**Work to complete**
Of all the lines in these entries, count those that contain "backend" and give only the total.

(Data extracted from a collection)
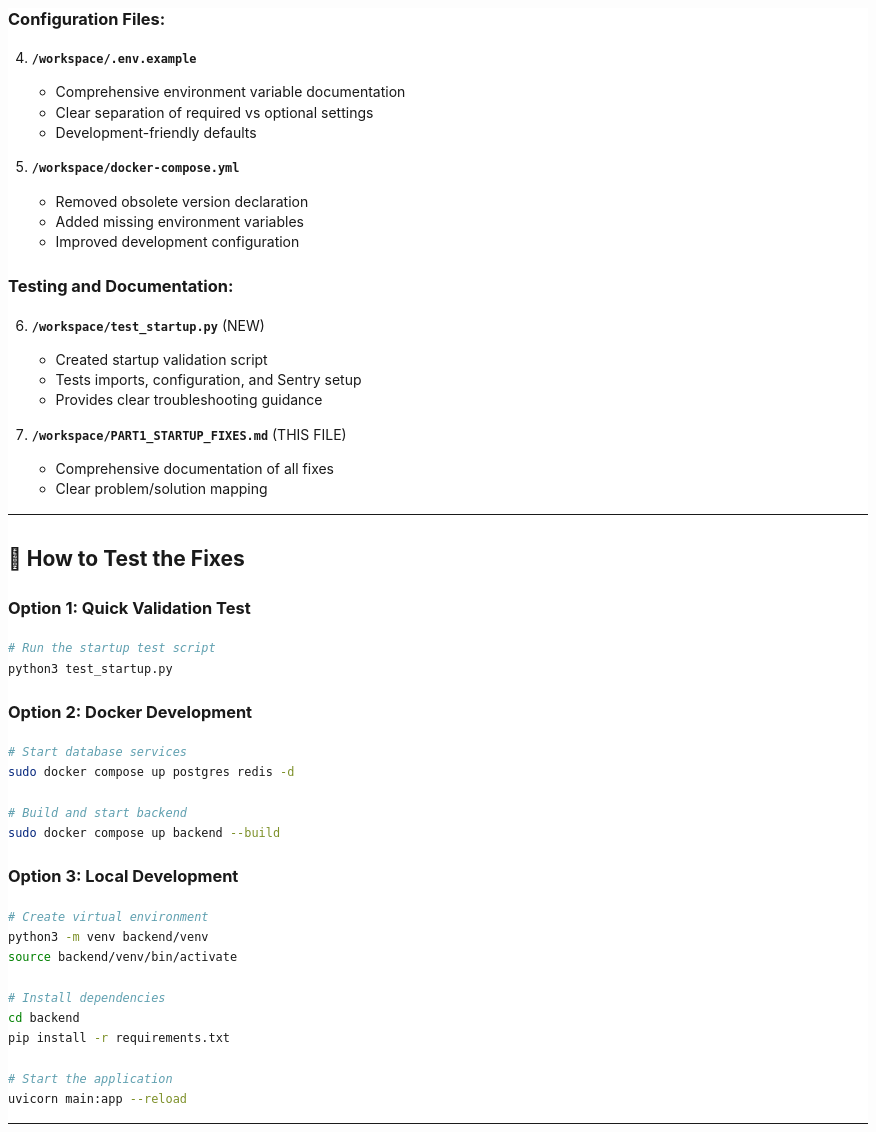 ### Configuration Files:
4. **`/workspace/.env.example`**
   - Comprehensive environment variable documentation
   - Clear separation of required vs optional settings
   - Development-friendly defaults

5. **`/workspace/docker-compose.yml`**
   - Removed obsolete version declaration
   - Added missing environment variables
   - Improved development configuration

### Testing and Documentation:
6. **`/workspace/test_startup.py`** (NEW)
   - Created startup validation script
   - Tests imports, configuration, and Sentry setup
   - Provides clear troubleshooting guidance

7. **`/workspace/PART1_STARTUP_FIXES.md`** (THIS FILE)
   - Comprehensive documentation of all fixes
   - Clear problem/solution mapping

---

## 🚀 **How to Test the Fixes**

### **Option 1: Quick Validation Test**
```bash
# Run the startup test script
python3 test_startup.py
```

### **Option 2: Docker Development**
```bash
# Start database services
sudo docker compose up postgres redis -d

# Build and start backend
sudo docker compose up backend --build
```

### **Option 3: Local Development**
```bash
# Create virtual environment
python3 -m venv backend/venv
source backend/venv/bin/activate

# Install dependencies
cd backend
pip install -r requirements.txt

# Start the application
uvicorn main:app --reload
```

---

**Exercise output**
5